February 25, 2013 / 18:48 IST
Moneycontrol Bureau
Brokerage house Citi expects Union Budget 2013 to focus on investments and savings, rather than consumption, as has been mostly the case in the past. It is also confident that the Finance Minister will be able to achieve his stated targets on fiscal deficit—5.3 percent this year and 4.8 percent next year.
"We expect the market to focus on: (a) incentives for financial savings, including equity; b) roadmap or commitment on GST; c) legislative intent on land acquisition, sectoral FDI, insurance; d) infra and capital investments; e) bond markets; and f) execution commitments and initiatives," said the Citi note to clients.

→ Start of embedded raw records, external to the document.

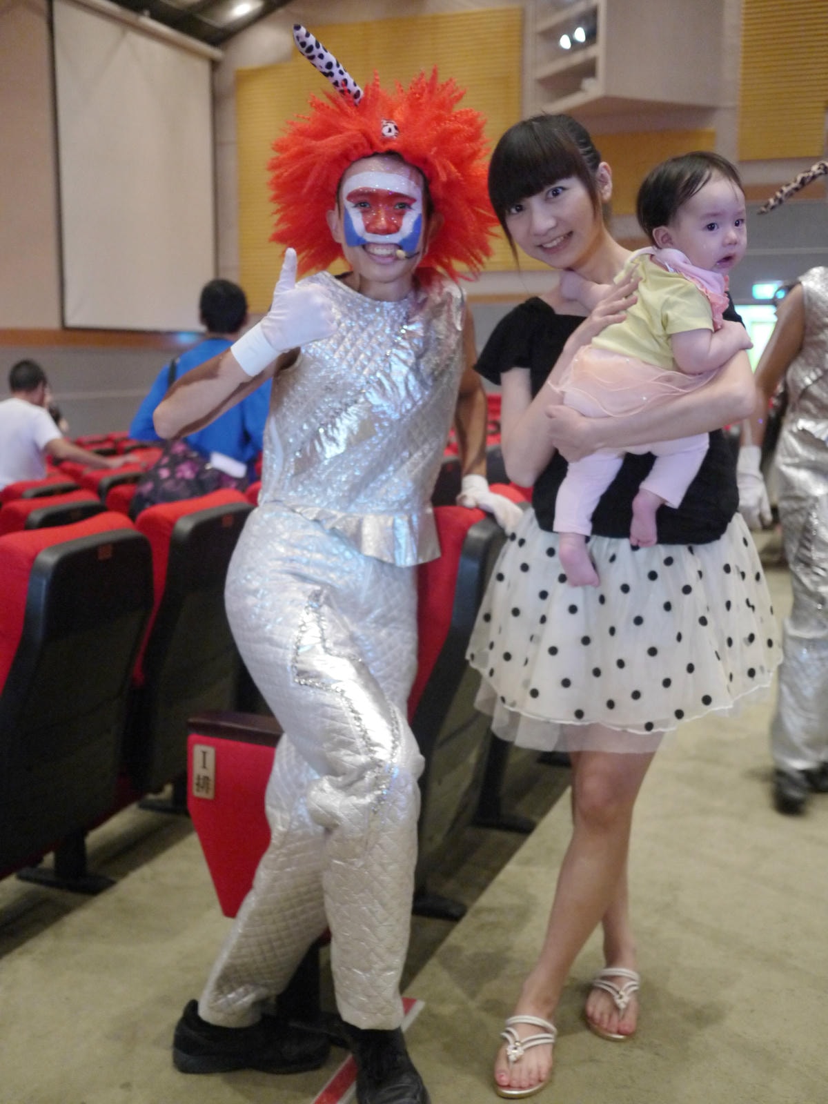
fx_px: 1276
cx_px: 414
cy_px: 552
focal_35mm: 40
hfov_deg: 36.0
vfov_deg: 46.8
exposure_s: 1/50
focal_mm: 20
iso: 800
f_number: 1.7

"We expect FM to achieve his stated targets on fiscal deficit (5.3 percent for FY13/4.8 percent for FY14) with a mix of (a) controlled expenditure – plan and non-plan (primarily subsidies); (b) revenue boosters – higher tax through "surcharge" and some cut in pre-crisis sops; and (c) thrust on divestments/non-tax revenue sources," the note says.
Citi sees potential upsides for energy, real estate, banking, insurance/savings sectors and metals, and some downside risks for consumer and auto sectors.
"Budget will likely be biased towards investments and savings, rather than consumption," the note says.